Un pas considérable a été fait dans la lutte contre ce fléau qui génère tout sorte de formes de criminalités : ce n’est pas seulement la loyauté des compétitions qui sera garantie. Beaucoup a été fait, mais l’essentiel reste à faire ! Le verdict du Tribunal arbitral du sport est tombé (21 juillet). Sauf improbable retournement de situation, les Jeux de Rio se dérouleront sans la présence des athlètes russes. Le Tribunal arbitral du sport (TAS) a rendu son verdict dans le recours déposé par 68 d’entre eux après la suspension de leur Fédération par l’IAAF. Il a rejeté leur appel. Pour Yelena Isinbayeva et ses partenaires de l’athlétisme russe, cette voie légale constituait une dernière chance de poursuivre à Rio de Janeiro leur rêve olympique.
************
### CONSIGNES DE L'EXERCICE
1 – Recopiez mot pour mot le passage du texte sur les athlètes russes qui commence à "Un pas considérable" et se termine à "leur rêve olympique.".
2 – Répondez à ces questions d'après le texte sur les athlètes russes :
(a) Combien d'athlètes ont déposé le recours devant le Tribunal arbitral du sport ?
(b) Quelle date le texte donne-t-il pour le verdict ?
(c) Par quelle instance leur Fédération a-t-elle été suspendue ?
************
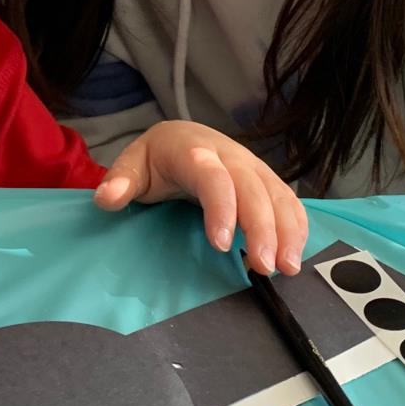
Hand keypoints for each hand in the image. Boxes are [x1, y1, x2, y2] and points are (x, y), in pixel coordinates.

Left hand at [95, 120, 308, 275]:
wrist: (183, 138)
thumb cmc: (158, 159)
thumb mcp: (134, 165)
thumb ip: (121, 181)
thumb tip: (107, 198)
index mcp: (194, 151)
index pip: (213, 177)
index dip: (222, 208)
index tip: (222, 244)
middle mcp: (231, 156)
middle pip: (253, 189)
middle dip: (263, 228)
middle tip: (265, 266)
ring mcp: (253, 167)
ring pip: (277, 194)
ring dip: (287, 230)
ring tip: (288, 267)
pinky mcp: (267, 181)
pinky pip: (289, 200)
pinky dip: (297, 226)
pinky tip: (295, 253)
************
### CORRIGÉ DE L'EXERCICE
1 –
Un pas considérable a été fait dans la lutte contre ce fléau qui génère tout sorte de formes de criminalités : ce n’est pas seulement la loyauté des compétitions qui sera garantie. Beaucoup a été fait, mais l’essentiel reste à faire ! Le verdict du Tribunal arbitral du sport est tombé (21 juillet). Sauf improbable retournement de situation, les Jeux de Rio se dérouleront sans la présence des athlètes russes. Le Tribunal arbitral du sport (TAS) a rendu son verdict dans le recours déposé par 68 d’entre eux après la suspension de leur Fédération par l’IAAF. Il a rejeté leur appel. Pour Yelena Isinbayeva et ses partenaires de l’athlétisme russe, cette voie légale constituait une dernière chance de poursuivre à Rio de Janeiro leur rêve olympique.

2 –
(a) 68 athlètes.
(b) Le 21 juillet.
(c) Par l'IAAF.